Everything inside the cluster looked healthy:
# All pods running?
kubectl get pods -n prow
kubectl get pods -n cert-manager
# ProwJobs being created? No new ones
kubectl get prowjobs -n prow --sort-by=.metadata.creationTimestamp
# Hook logs showing any incoming webhooks? Nothing
kubectl logs -l app=hook -n prow -f
# Certificate status?
kubectl describe certificate prow-tls -n prow
# This is where I finally saw the problem
The kubectl describe certificate output showed the certificate was in a failed state — cert-manager couldn't issue or renew it because the upgrade had left its internal state inconsistent.
# Check cert-manager's own health
kubectl get pods -n cert-manager
kubectl logs -l app.kubernetes.io/name=webhook -n cert-manager
The webhooks were unhealthy, so I had to delete and reinstall cert-manager cleanly.
I was doing everything using Terraform. Manually mutating state when everything else is maintained in Terraform was going to be tricky. Terraform does not like that. Also, certain versions and dependencies of cert-manager were a problem, so I had to find the right combination of versions and encode it.
# If the webhook is unhealthy, you may need to
# delete and reinstall cert-manager cleanly
kubectl delete -f https://github.com/cert-manager/cert-manager/releases/download/v<OLD>/cert-manager.yaml
kubectl apply -f https://github.com/cert-manager/cert-manager/releases/download/v<NEW>/cert-manager.yaml
Once everything was stable, I had to wait for the cert-manager rollout to stabilize and force the certificate renewal.
# Wait for everything to stabilize
kubectl -n cert-manager rollout status deployment/cert-manager-webhook
# Force certificate renewal
kubectl delete secret prow-tls-secret -n prow
# cert-manager will recreate it from the Certificate resource
# Verify
kubectl describe certificate prow-tls -n prow
# Should show "Certificate is up to date and has not expired"
Once cert-manager was stable, the GitHub webhook deliveries should be back and hooks succeeding again.

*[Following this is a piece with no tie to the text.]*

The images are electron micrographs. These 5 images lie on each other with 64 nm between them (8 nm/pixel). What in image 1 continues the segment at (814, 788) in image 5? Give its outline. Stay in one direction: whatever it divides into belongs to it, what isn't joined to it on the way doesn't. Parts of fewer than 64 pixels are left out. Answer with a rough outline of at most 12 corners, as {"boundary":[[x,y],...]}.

kubectl logs -l app=hook -n prow -f
# Should see incoming webhook events
This downtime affected the productivity of my group for multiple hours. And fixing something when things were down was a challenging one.
Some of the Important Lessons I have learned from this experience are
Cert-manager upgrades are not zero-downtime for your services.
When you upgrade cert-manager, its internal admission webhook restarts. During that window, if any Certificate resources need to be reconciled, things can break. If your Ingress TLS depends on cert-manager and the timing is bad, your endpoints go dark.
The best way would be to decouple the TLS from cert-manager for critical webhook endpoints during the upgrade.
The Prow Hook endpoint is the single point of entry.
Everything in Prow depends on Hook receiving webhooks. If Hook is unreachable, whether due to TLS issues, DNS problems, or network configuration, the CI/CD pipeline goes silent. This is an important design consideration for anyone designing an application architecture on Prow.
Having a "break glass" procedure for webhook endpoints.
As in, you can manually create a TLS secret and attach it to your Ingress without cert-manager. When cert-manager is the thing that's broken, you need a way to get your endpoints back up while you fix it:
# Create a self-signed cert to restore connectivity
openssl req -x509 -nodes -days 30 -newkey rsa:2048 \
-keyout /tmp/tls.key -out /tmp/tls.crt \
-subj "/CN=prow.your-internal-domain.com"
kubectl create secret tls prow-tls-secret \
--cert=/tmp/tls.crt --key=/tmp/tls.key \
-n prow --dry-run=client -o yaml | kubectl apply -f -
This was a firefighting story that helped me realize how infrastructure and complex applications stand on some very simple dependencies.